Forgive me for deviating slightly from the topic of the Yankees, but with the hot stove cooling down, I figured I would take a look at the current topic du jour: the Hall of Fame voting.  William provided an excellent writeup of the results yesterday that is definitely worth checking out.  As you may or may not have heard, Barry Larkin was the only candidate who exceeded the 80 percent threshold required to earn enshrinement in Cooperstown.  Larkin was not an especially controversial choice, as he was a franchise icon for the Cincinnati Reds who provided excellent production throughout his career at an up the middle position.  There was plenty of material in his resume to impress both statheads and traditionalists alike.

As for the other candidates, Larkin’s statistical clone Alan Trammell seems to be making slow progress and sabermetric whipping boy Jack Morris inches ever closer to enshrinement.   Two Yankee legends, Bernie Williams and Don Mattingly, look like they not going to be heading to Cooperstown anytime soon for any reason other than touring the Ommegang Brewery (highly recommended if you find yourself in the area) or visiting the Cooperstown Farmers Museum.  While it is a little sad to see two great players of my youth fall short of the Hall of Fame threshold, it is hard for me to be that surprised or disappointed.

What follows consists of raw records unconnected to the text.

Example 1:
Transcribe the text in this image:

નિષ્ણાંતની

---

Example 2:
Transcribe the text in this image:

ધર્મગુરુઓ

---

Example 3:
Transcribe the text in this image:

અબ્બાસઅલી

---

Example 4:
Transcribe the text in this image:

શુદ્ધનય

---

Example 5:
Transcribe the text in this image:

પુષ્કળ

Maybe it is because there have been no great Yankee candidates in recent years (or that I am too young to remember a lot of the players on the ballot), but I have found myself to be fairly indifferent to all the drama about the Hall of Fame Voting process of late.  As somebody who tries to analyze baseball from a statistical perspective, I am sympathetic to the arguments of those who make the arguments of a player’s hall-worthiness based on their lifetime WAR, OPS+, ERA+, etc., for this at least establishes some kind of tangible standard of greatness.  It cuts through a lot of bogus media storylines, biases, and other intangible factors that seem to have no bearing on the player’s on-field contributions.

That said, there is also something compelling about the less systematic, more emotional way of choosing candidates that sports writers seem to use in pushing candidates such as Morris or Jim Rice, for instance. I understand the appeal of having the Hall of Fame being made up of people who in the minds of fans and sportswriters have had a significant influence on the game.  In my mind, the Hall of Fame is not simply a collection of the most effective performers in baseball history, but rather, a tribute to baseball’s rich history.  There is no other sport that has played the role that baseball has in American culture for more than a century (even if the NFL destroys it in TV ratings), and I understand the appeal of recognizing compelling figures who have contributed to this great tradition.

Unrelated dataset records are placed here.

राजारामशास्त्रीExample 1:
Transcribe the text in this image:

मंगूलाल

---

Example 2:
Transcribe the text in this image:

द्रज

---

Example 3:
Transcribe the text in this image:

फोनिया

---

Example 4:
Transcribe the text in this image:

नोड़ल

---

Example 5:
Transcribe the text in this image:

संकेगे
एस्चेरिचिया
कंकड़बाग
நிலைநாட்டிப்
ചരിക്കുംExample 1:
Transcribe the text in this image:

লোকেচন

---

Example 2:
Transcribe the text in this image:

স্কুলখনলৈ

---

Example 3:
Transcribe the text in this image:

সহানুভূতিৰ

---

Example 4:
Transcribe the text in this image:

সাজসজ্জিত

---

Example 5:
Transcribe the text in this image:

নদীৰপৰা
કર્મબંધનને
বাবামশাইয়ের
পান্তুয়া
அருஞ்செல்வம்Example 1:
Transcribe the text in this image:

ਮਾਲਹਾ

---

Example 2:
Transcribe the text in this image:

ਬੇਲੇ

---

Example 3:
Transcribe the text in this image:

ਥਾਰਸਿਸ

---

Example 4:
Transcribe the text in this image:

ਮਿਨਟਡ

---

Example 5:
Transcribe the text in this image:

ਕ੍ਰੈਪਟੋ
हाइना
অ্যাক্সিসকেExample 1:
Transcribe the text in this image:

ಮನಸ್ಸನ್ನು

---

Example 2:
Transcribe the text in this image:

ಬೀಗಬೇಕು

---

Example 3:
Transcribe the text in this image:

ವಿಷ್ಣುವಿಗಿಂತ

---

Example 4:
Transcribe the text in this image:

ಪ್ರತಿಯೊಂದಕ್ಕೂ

Ultimately, for me, arguments about marginal candidates like Rice, Morris, or (in the next few years) Posada are ultimately beside the point.  The constantly nasty sniping that seems to take place around election time has totally turned me off to the current state of the Hall.  The stats vs. storylines argument is tired enough, to say nothing of the steroid drama.  I tend to take the Small Hall viewpoint, and in an ideal world would want the Hall to only be made up of all-time greats.  Of course, that cat has long been already out of the bag, but I seen no problem in trying to raise the standards.  If one has to argue vociferously about the merits of a particular candidate for many years, in countless columns, blogposts, and snarky tweets, then in my mind their contribution to the game was probably not significant enough to merit inclusion.  To paraphrase the late Justice Potter Stewart, I know a Hall of Fame candidate when I see one.

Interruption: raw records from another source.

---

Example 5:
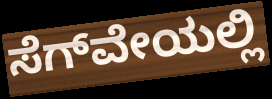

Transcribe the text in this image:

ಸೆಗ್‌ವೇಯಲ್ಲಿ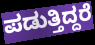
ಪಡುತ್ತಿದ್ದರೆ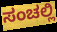
ಸಂಚಲ್ಲಿ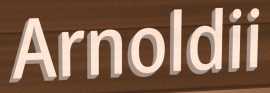
Arnoldii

Ultimately, there are many great players who won’t ever make the Hall of Fame, and Donnie and Bernie will likely be among them.  Mariano Rivera and Derek Jeter are likely in on the first ballot, while Jorge Posada will be an interesting test case for the stats vs. storyline divide for years to come.  Regardless of where these players end up, however, nothing will be able to cheapen the joy I have felt from watching these players take the field in pinstripes.  Rather than squabbling over arbitrarily-determined merits, I’d rather reflect on the great contributions that these players have made to the Yankee franchise, and the memories that will long outlast their playing careers.